##### Given data

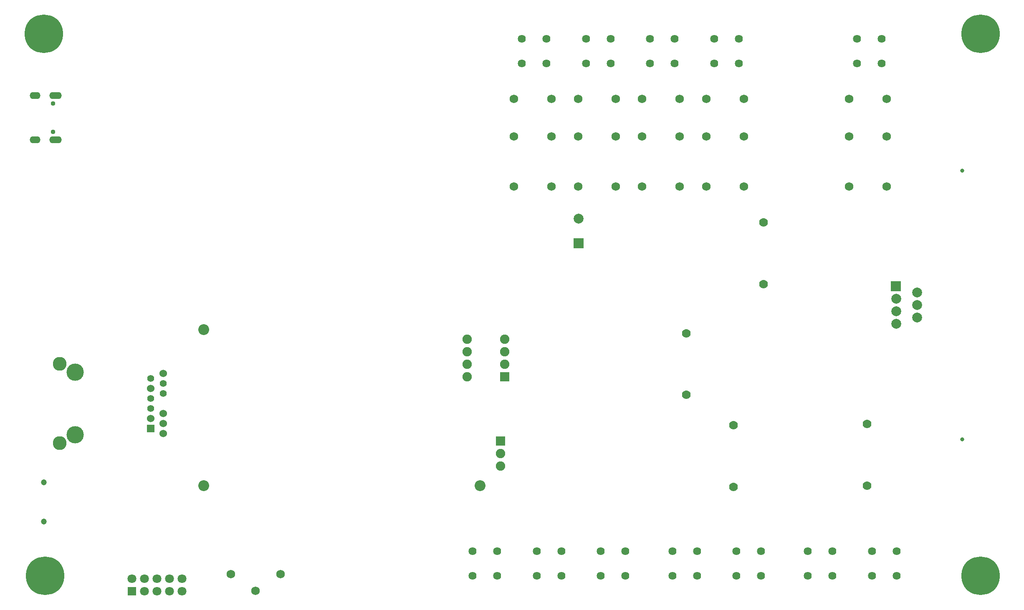
<source format=gbs>
G04*
G04 #@! TF.GenerationSoftware,Altium Limited,Altium Designer,22.1.2 (22)*
G04*
G04 Layer_Color=16711935*
%FSLAX25Y25*%
%MOIN*%
G70*
G04*
G04 #@! TF.SameCoordinates,1A32ED5E-F4BE-4E84-8868-A45DA14C1EED*
G04*
G04*
G04 #@! TF.FilePolarity,Negative*
G04*
G01*
G75*
%ADD61C,0.03162*%
%ADD76C,0.07099*%
%ADD97C,0.07887*%
%ADD98R,0.07890X0.07880*%
%ADD99C,0.08674*%
%ADD100C,0.06400*%
%ADD101C,0.07000*%
%ADD102C,0.04737*%
%ADD103C,0.06800*%
%ADD104R,0.07887X0.07887*%
%ADD105C,0.07887*%
%ADD106R,0.07493X0.07493*%
%ADD107C,0.07493*%
%ADD108R,0.07493X0.07493*%
%ADD109C,0.30800*%
%ADD110C,0.04800*%
%ADD111C,0.05600*%
%ADD112C,0.13792*%
%ADD113C,0.06000*%
%ADD114R,0.06000X0.06000*%
%ADD115C,0.11036*%
%ADD116O,0.09855X0.05524*%
%ADD117O,0.08674X0.05524*%
%ADD118C,0.03753*%
%ADD119R,0.07099X0.07099*%
D61*
X752996Y128937D02*
D03*
Y343504D02*
D03*
D76*
X90236Y17598D02*
D03*
X100236Y7598D02*
D03*
Y17598D02*
D03*
X110236Y7598D02*
D03*
Y17598D02*
D03*
X120236Y7598D02*
D03*
Y17598D02*
D03*
X130236Y7598D02*
D03*
Y17598D02*
D03*
D97*
X700608Y221220D02*
D03*
X717108Y226220D02*
D03*
X700608Y231221D02*
D03*
X717108Y236221D02*
D03*
X700608Y241220D02*
D03*
X717108Y246220D02*
D03*
D98*
X700207Y251220D02*
D03*
D99*
X368110Y91732D02*
D03*
X147638D02*
D03*
Y216535D02*
D03*
D100*
X362205Y39370D02*
D03*
X381890D02*
D03*
X362205Y19685D02*
D03*
X381890D02*
D03*
X541339D02*
D03*
X521654D02*
D03*
X541339Y39370D02*
D03*
X521654D02*
D03*
X592520Y19685D02*
D03*
X572835D02*
D03*
X592520Y39370D02*
D03*
X572835D02*
D03*
X669291Y448819D02*
D03*
X688976D02*
D03*
X669291Y429134D02*
D03*
X688976D02*
D03*
X574803D02*
D03*
X555118D02*
D03*
X574803Y448819D02*
D03*
X555118D02*
D03*
X523622Y429134D02*
D03*
X503937D02*
D03*
X523622Y448819D02*
D03*
X503937D02*
D03*
X472441Y429134D02*
D03*
X452756D02*
D03*
X472441Y448819D02*
D03*
X452756D02*
D03*
X421260Y429134D02*
D03*
X401575D02*
D03*
X421260Y448819D02*
D03*
X401575D02*
D03*
X700787Y19685D02*
D03*
X681102D02*
D03*
X700787Y39370D02*
D03*
X681102D02*
D03*
X649606Y19685D02*
D03*
X629921D02*
D03*
X649606Y39370D02*
D03*
X629921D02*
D03*
X484252Y19685D02*
D03*
X464567D02*
D03*
X484252Y39370D02*
D03*
X464567D02*
D03*
X433071Y19685D02*
D03*
X413386D02*
D03*
X433071Y39370D02*
D03*
X413386D02*
D03*
D101*
X532677Y164370D02*
D03*
Y213583D02*
D03*
X677168Y140961D02*
D03*
Y91748D02*
D03*
X570393Y139961D02*
D03*
Y90748D02*
D03*
X594461Y252732D02*
D03*
Y301945D02*
D03*
D102*
X19685Y94488D02*
D03*
Y62992D02*
D03*
D103*
X692913Y330709D02*
D03*
Y370709D02*
D03*
Y400709D02*
D03*
X662913D02*
D03*
Y370709D02*
D03*
Y330709D02*
D03*
X548740D02*
D03*
Y370709D02*
D03*
Y400709D02*
D03*
X578740D02*
D03*
Y370709D02*
D03*
Y330709D02*
D03*
X497559D02*
D03*
Y370709D02*
D03*
Y400709D02*
D03*
X527559D02*
D03*
Y370709D02*
D03*
Y330709D02*
D03*
X446378D02*
D03*
Y370709D02*
D03*
Y400709D02*
D03*
X476378D02*
D03*
Y370709D02*
D03*
Y330709D02*
D03*
X395197D02*
D03*
Y370709D02*
D03*
Y400709D02*
D03*
X425197D02*
D03*
Y370709D02*
D03*
Y330709D02*
D03*
X188976Y7874D02*
D03*
X208661Y21260D02*
D03*
X169291D02*
D03*
D104*
X446850Y285433D02*
D03*
D105*
Y305118D02*
D03*
D106*
X384327Y127437D02*
D03*
D107*
Y117437D02*
D03*
Y107437D02*
D03*
X387890Y188634D02*
D03*
Y198634D02*
D03*
Y208634D02*
D03*
X357890Y178634D02*
D03*
Y188634D02*
D03*
Y198634D02*
D03*
Y208634D02*
D03*
D108*
X387890Y178634D02*
D03*
D109*
X767717Y452756D02*
D03*
Y19685D02*
D03*
X20671Y19863D02*
D03*
X19685Y452756D02*
D03*
D110*
X757117D02*
D03*
X762417Y443576D02*
D03*
X773017D02*
D03*
X778316Y452756D02*
D03*
X773017Y461936D02*
D03*
X762417D02*
D03*
X757117Y19685D02*
D03*
X762417Y10505D02*
D03*
X773017D02*
D03*
X778316Y19685D02*
D03*
X773017Y28865D02*
D03*
X762417D02*
D03*
X10071Y19863D02*
D03*
X15371Y10683D02*
D03*
X25971D02*
D03*
X31271Y19863D02*
D03*
X25971Y29043D02*
D03*
X15371D02*
D03*
X9085Y452756D02*
D03*
X14385Y443576D02*
D03*
X24985D02*
D03*
X30285Y452756D02*
D03*
X24985Y461936D02*
D03*
X14385D02*
D03*
D111*
X105002Y161430D02*
D03*
X115002Y173430D02*
D03*
Y165430D02*
D03*
X105002Y153430D02*
D03*
X105002Y177430D02*
D03*
D112*
X44921Y132480D02*
D03*
Y182480D02*
D03*
D113*
X115002Y181430D02*
D03*
Y133430D02*
D03*
Y141430D02*
D03*
Y149430D02*
D03*
X105002Y145430D02*
D03*
X105002Y169430D02*
D03*
D114*
X105002Y137430D02*
D03*
D115*
X32402Y189232D02*
D03*
Y125680D02*
D03*
D116*
X29035Y403544D02*
D03*
X29035Y368111D02*
D03*
D117*
X12696Y368110D02*
D03*
X12696Y403543D02*
D03*
D118*
X27066Y374448D02*
D03*
Y397204D02*
D03*
D119*
X90236Y7598D02*
D03*
M02*

</source>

##########

Copy all the entries word for word. Omit any pictures.

Answer to this problem:
<source format=gbs>
G04*
G04 #@! TF.GenerationSoftware,Altium Limited,Altium Designer,22.1.2 (22)*
G04*
G04 Layer_Color=16711935*
%FSLAX25Y25*%
%MOIN*%
G70*
G04*
G04 #@! TF.SameCoordinates,1A32ED5E-F4BE-4E84-8868-A45DA14C1EED*
G04*
G04*
G04 #@! TF.FilePolarity,Negative*
G04*
G01*
G75*
%ADD61C,0.03162*%
%ADD76C,0.07099*%
%ADD97C,0.07887*%
%ADD98R,0.07890X0.07880*%
%ADD99C,0.08674*%
%ADD100C,0.06400*%
%ADD101C,0.07000*%
%ADD102C,0.04737*%
%ADD103C,0.06800*%
%ADD104R,0.07887X0.07887*%
%ADD105C,0.07887*%
%ADD106R,0.07493X0.07493*%
%ADD107C,0.07493*%
%ADD108R,0.07493X0.07493*%
%ADD109C,0.30800*%
%ADD110C,0.04800*%
%ADD111C,0.05600*%
%ADD112C,0.13792*%
%ADD113C,0.06000*%
%ADD114R,0.06000X0.06000*%
%ADD115C,0.11036*%
%ADD116O,0.09855X0.05524*%
%ADD117O,0.08674X0.05524*%
%ADD118C,0.03753*%
%ADD119R,0.07099X0.07099*%
D61*
X752996Y128937D02*
D03*
Y343504D02*
D03*
D76*
X90236Y17598D02*
D03*
X100236Y7598D02*
D03*
Y17598D02*
D03*
X110236Y7598D02*
D03*
Y17598D02*
D03*
X120236Y7598D02*
D03*
Y17598D02*
D03*
X130236Y7598D02*
D03*
Y17598D02*
D03*
D97*
X700608Y221220D02*
D03*
X717108Y226220D02*
D03*
X700608Y231221D02*
D03*
X717108Y236221D02*
D03*
X700608Y241220D02*
D03*
X717108Y246220D02*
D03*
D98*
X700207Y251220D02*
D03*
D99*
X368110Y91732D02*
D03*
X147638D02*
D03*
Y216535D02*
D03*
D100*
X362205Y39370D02*
D03*
X381890D02*
D03*
X362205Y19685D02*
D03*
X381890D02*
D03*
X541339D02*
D03*
X521654D02*
D03*
X541339Y39370D02*
D03*
X521654D02*
D03*
X592520Y19685D02*
D03*
X572835D02*
D03*
X592520Y39370D02*
D03*
X572835D02*
D03*
X669291Y448819D02*
D03*
X688976D02*
D03*
X669291Y429134D02*
D03*
X688976D02*
D03*
X574803D02*
D03*
X555118D02*
D03*
X574803Y448819D02*
D03*
X555118D02*
D03*
X523622Y429134D02*
D03*
X503937D02*
D03*
X523622Y448819D02*
D03*
X503937D02*
D03*
X472441Y429134D02*
D03*
X452756D02*
D03*
X472441Y448819D02*
D03*
X452756D02*
D03*
X421260Y429134D02*
D03*
X401575D02*
D03*
X421260Y448819D02*
D03*
X401575D02*
D03*
X700787Y19685D02*
D03*
X681102D02*
D03*
X700787Y39370D02*
D03*
X681102D02*
D03*
X649606Y19685D02*
D03*
X629921D02*
D03*
X649606Y39370D02*
D03*
X629921D02*
D03*
X484252Y19685D02*
D03*
X464567D02*
D03*
X484252Y39370D02*
D03*
X464567D02*
D03*
X433071Y19685D02*
D03*
X413386D02*
D03*
X433071Y39370D02*
D03*
X413386D02*
D03*
D101*
X532677Y164370D02*
D03*
Y213583D02*
D03*
X677168Y140961D02*
D03*
Y91748D02*
D03*
X570393Y139961D02*
D03*
Y90748D02*
D03*
X594461Y252732D02*
D03*
Y301945D02*
D03*
D102*
X19685Y94488D02*
D03*
Y62992D02*
D03*
D103*
X692913Y330709D02*
D03*
Y370709D02*
D03*
Y400709D02*
D03*
X662913D02*
D03*
Y370709D02*
D03*
Y330709D02*
D03*
X548740D02*
D03*
Y370709D02*
D03*
Y400709D02*
D03*
X578740D02*
D03*
Y370709D02*
D03*
Y330709D02*
D03*
X497559D02*
D03*
Y370709D02*
D03*
Y400709D02*
D03*
X527559D02*
D03*
Y370709D02*
D03*
Y330709D02*
D03*
X446378D02*
D03*
Y370709D02*
D03*
Y400709D02*
D03*
X476378D02*
D03*
Y370709D02*
D03*
Y330709D02*
D03*
X395197D02*
D03*
Y370709D02*
D03*
Y400709D02*
D03*
X425197D02*
D03*
Y370709D02*
D03*
Y330709D02*
D03*
X188976Y7874D02*
D03*
X208661Y21260D02*
D03*
X169291D02*
D03*
D104*
X446850Y285433D02*
D03*
D105*
Y305118D02*
D03*
D106*
X384327Y127437D02*
D03*
D107*
Y117437D02*
D03*
Y107437D02*
D03*
X387890Y188634D02*
D03*
Y198634D02*
D03*
Y208634D02*
D03*
X357890Y178634D02*
D03*
Y188634D02*
D03*
Y198634D02*
D03*
Y208634D02*
D03*
D108*
X387890Y178634D02*
D03*
D109*
X767717Y452756D02*
D03*
Y19685D02*
D03*
X20671Y19863D02*
D03*
X19685Y452756D02*
D03*
D110*
X757117D02*
D03*
X762417Y443576D02*
D03*
X773017D02*
D03*
X778316Y452756D02*
D03*
X773017Y461936D02*
D03*
X762417D02*
D03*
X757117Y19685D02*
D03*
X762417Y10505D02*
D03*
X773017D02*
D03*
X778316Y19685D02*
D03*
X773017Y28865D02*
D03*
X762417D02*
D03*
X10071Y19863D02*
D03*
X15371Y10683D02*
D03*
X25971D02*
D03*
X31271Y19863D02*
D03*
X25971Y29043D02*
D03*
X15371D02*
D03*
X9085Y452756D02*
D03*
X14385Y443576D02*
D03*
X24985D02*
D03*
X30285Y452756D02*
D03*
X24985Y461936D02*
D03*
X14385D02*
D03*
D111*
X105002Y161430D02*
D03*
X115002Y173430D02*
D03*
Y165430D02*
D03*
X105002Y153430D02*
D03*
X105002Y177430D02*
D03*
D112*
X44921Y132480D02*
D03*
Y182480D02*
D03*
D113*
X115002Y181430D02*
D03*
Y133430D02*
D03*
Y141430D02*
D03*
Y149430D02*
D03*
X105002Y145430D02*
D03*
X105002Y169430D02*
D03*
D114*
X105002Y137430D02*
D03*
D115*
X32402Y189232D02*
D03*
Y125680D02*
D03*
D116*
X29035Y403544D02*
D03*
X29035Y368111D02*
D03*
D117*
X12696Y368110D02*
D03*
X12696Y403543D02*
D03*
D118*
X27066Y374448D02*
D03*
Y397204D02*
D03*
D119*
X90236Y7598D02*
D03*
M02*

</source>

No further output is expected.